Be free. We are here to look after those you love.
Last breath you are gone. A song to lift you on your way.
Open the window the sun has come out. Snatches of your life speak to me now.
Plaits round the head of a little Dutch girl. A quiet room with a ticking clock. One dress for a newly-wed doctors wife who doesn’t know how to make tea.
One lost child in a hospital tent. A drive through the night to an Irish beach. Windmills on the end of a teaspoon.
Drawers full of patchwork and home-spun wool. New roof on a Welsh cowshed. Girl at the window of an Amsterdam house looking down at an RAF doctor.
Long days in a children’s hospital. Grandchildren with gardens on trays. Embroidery on a child’s old dress.

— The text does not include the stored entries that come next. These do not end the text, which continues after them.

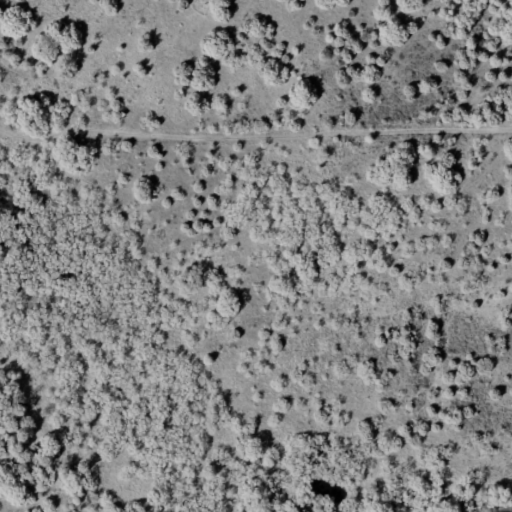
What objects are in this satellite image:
road: (255, 135)
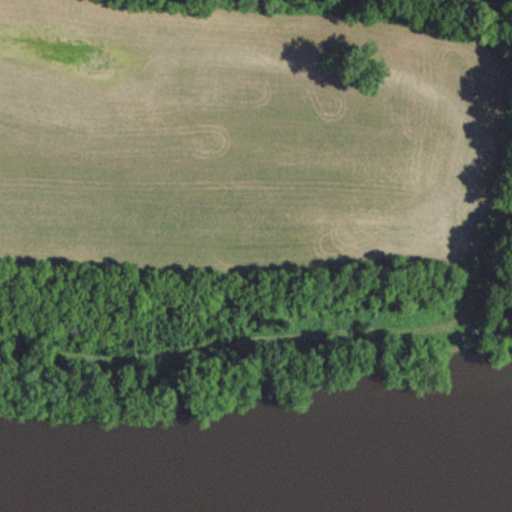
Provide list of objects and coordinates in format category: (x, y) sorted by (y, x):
river: (255, 484)
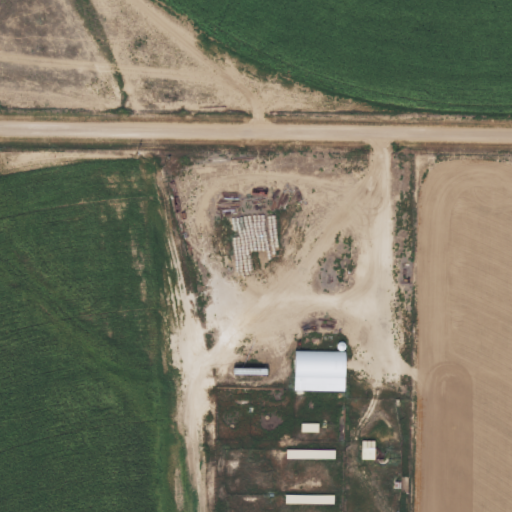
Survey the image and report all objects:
road: (256, 130)
crop: (254, 331)
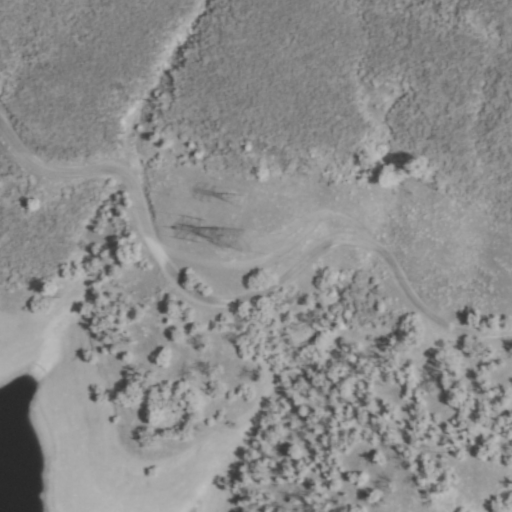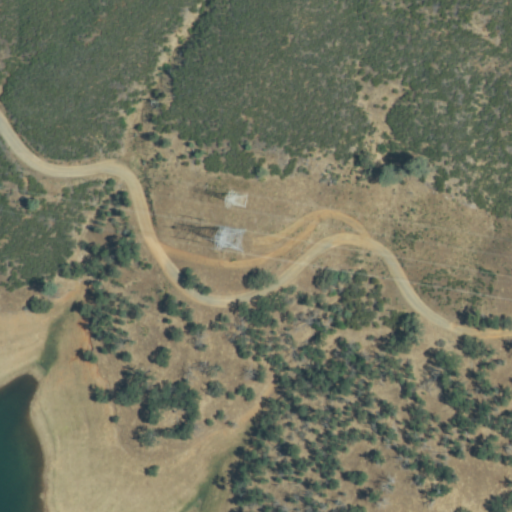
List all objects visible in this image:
power tower: (240, 203)
power tower: (236, 240)
road: (239, 295)
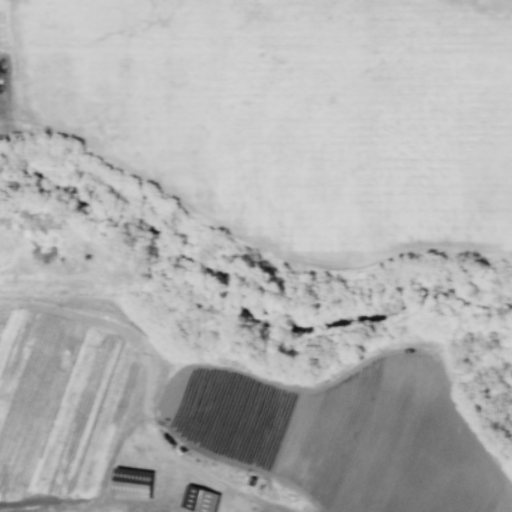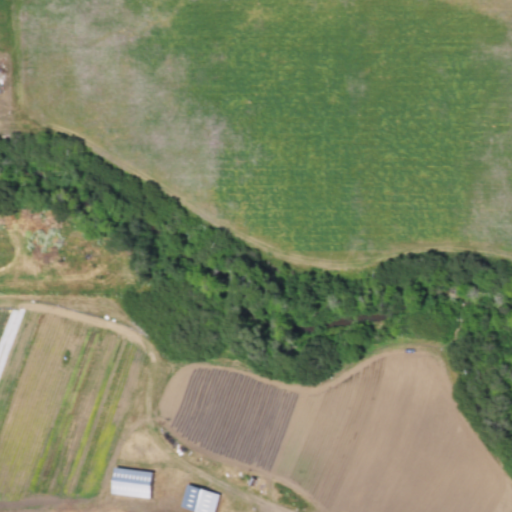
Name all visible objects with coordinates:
crop: (259, 247)
road: (159, 372)
building: (130, 482)
building: (197, 499)
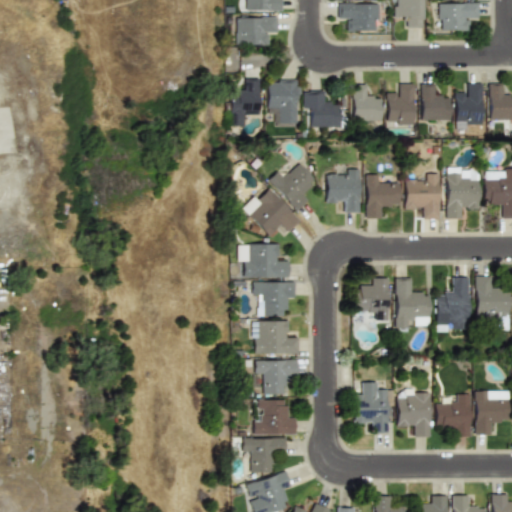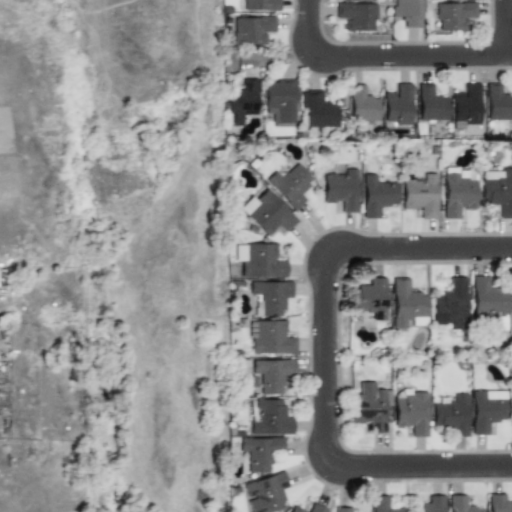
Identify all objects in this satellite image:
building: (260, 5)
building: (261, 5)
building: (407, 11)
building: (406, 12)
building: (453, 14)
building: (357, 15)
building: (453, 15)
building: (356, 16)
road: (503, 27)
building: (252, 29)
building: (251, 30)
road: (388, 55)
building: (279, 99)
building: (279, 100)
building: (241, 102)
building: (241, 102)
building: (430, 102)
building: (363, 103)
building: (497, 103)
building: (362, 104)
building: (398, 104)
building: (430, 104)
building: (466, 104)
building: (497, 104)
building: (397, 105)
building: (465, 106)
building: (318, 109)
building: (318, 110)
building: (289, 184)
building: (289, 185)
building: (340, 187)
building: (340, 189)
building: (498, 189)
building: (457, 190)
building: (497, 190)
building: (456, 193)
building: (376, 195)
building: (376, 195)
building: (420, 195)
building: (420, 195)
building: (266, 213)
building: (267, 213)
road: (422, 249)
building: (258, 260)
building: (258, 261)
building: (270, 295)
building: (269, 297)
building: (370, 297)
building: (486, 297)
building: (370, 298)
building: (486, 300)
building: (511, 300)
building: (511, 301)
building: (406, 302)
building: (450, 303)
building: (407, 305)
building: (270, 337)
building: (269, 338)
building: (271, 373)
building: (273, 373)
building: (511, 402)
building: (511, 404)
building: (368, 405)
building: (368, 407)
building: (486, 409)
building: (411, 410)
building: (485, 412)
building: (411, 413)
building: (450, 415)
building: (451, 415)
building: (269, 417)
building: (270, 418)
road: (329, 446)
building: (260, 451)
building: (258, 452)
building: (265, 492)
building: (265, 493)
building: (499, 502)
building: (384, 504)
building: (429, 504)
building: (462, 504)
building: (498, 504)
building: (382, 505)
building: (429, 505)
building: (460, 505)
building: (307, 508)
building: (309, 509)
building: (342, 509)
building: (344, 509)
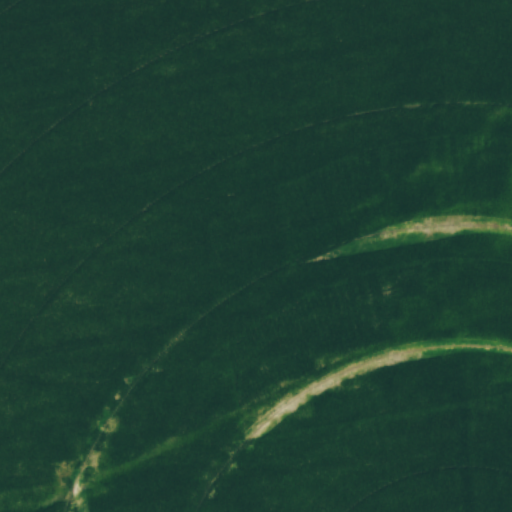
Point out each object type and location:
crop: (256, 255)
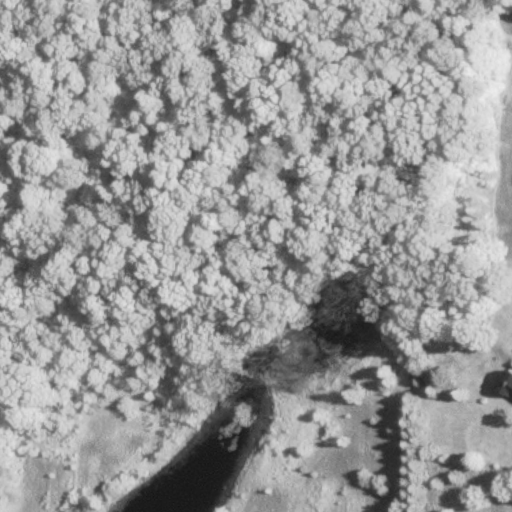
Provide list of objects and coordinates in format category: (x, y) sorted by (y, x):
building: (508, 384)
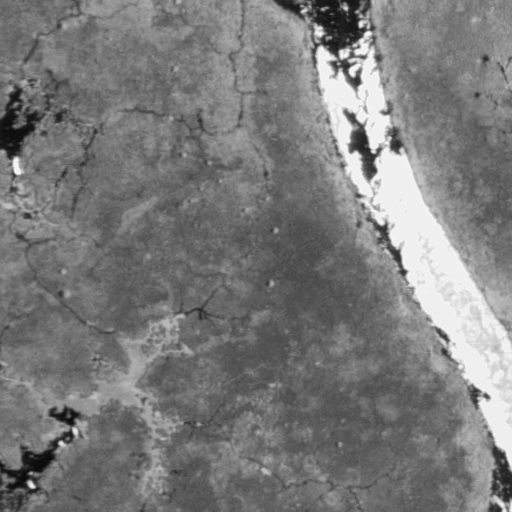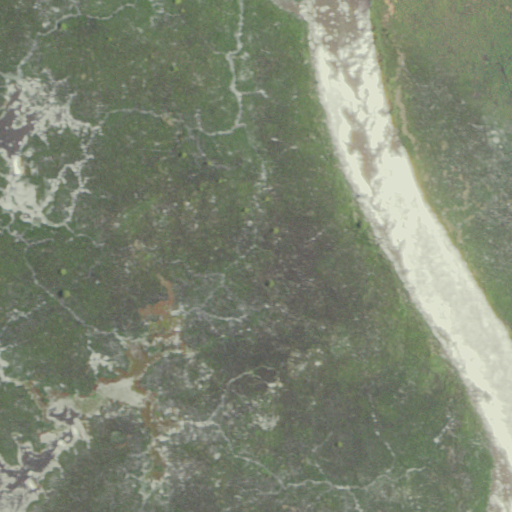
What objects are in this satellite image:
river: (426, 257)
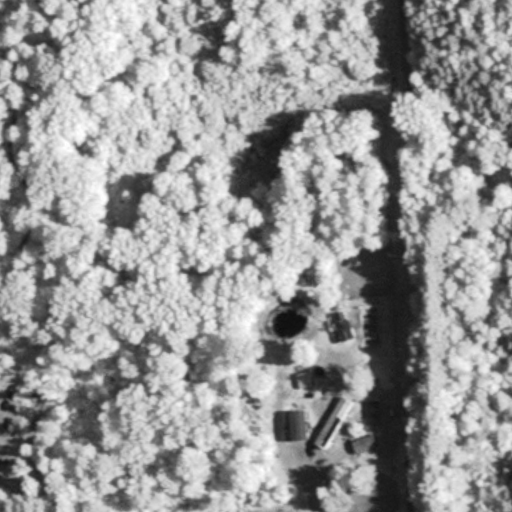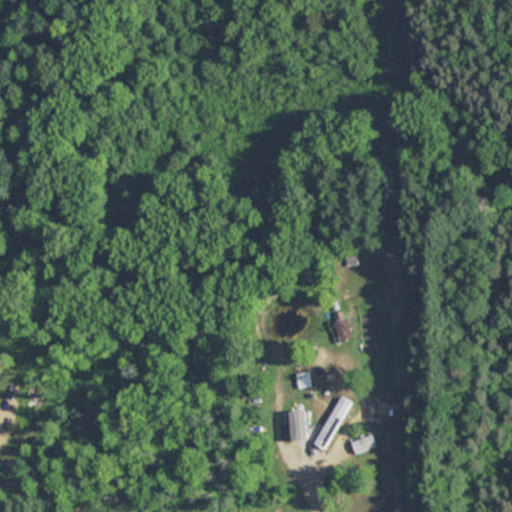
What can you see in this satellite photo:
building: (346, 329)
building: (335, 422)
building: (298, 425)
road: (313, 479)
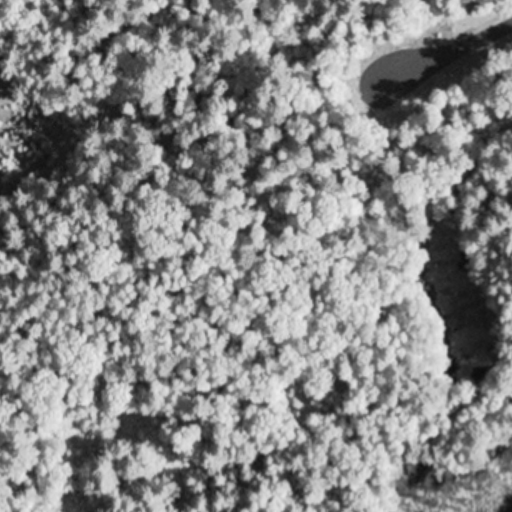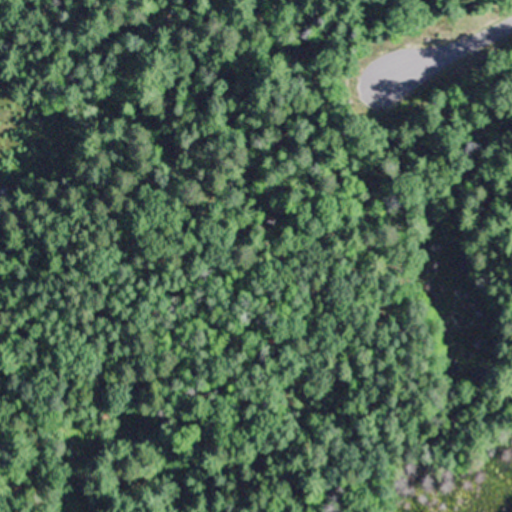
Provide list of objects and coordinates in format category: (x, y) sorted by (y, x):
road: (444, 59)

There is a yellow daffodil in the bed where you lay. Be peace-filled now we will all be ok.
Know that Martin is with Neil. And tomorrow Neil and Annemarie will cross fields to feed the horses.
My Granny Els died earlier this year. She was an inspirational, complicated, beautiful and kind person. I have learnt so much from her and miss her dearly. Her life spoke and was full of stories. I wrote this poem aftersitting with her as she died and read it at her funeral.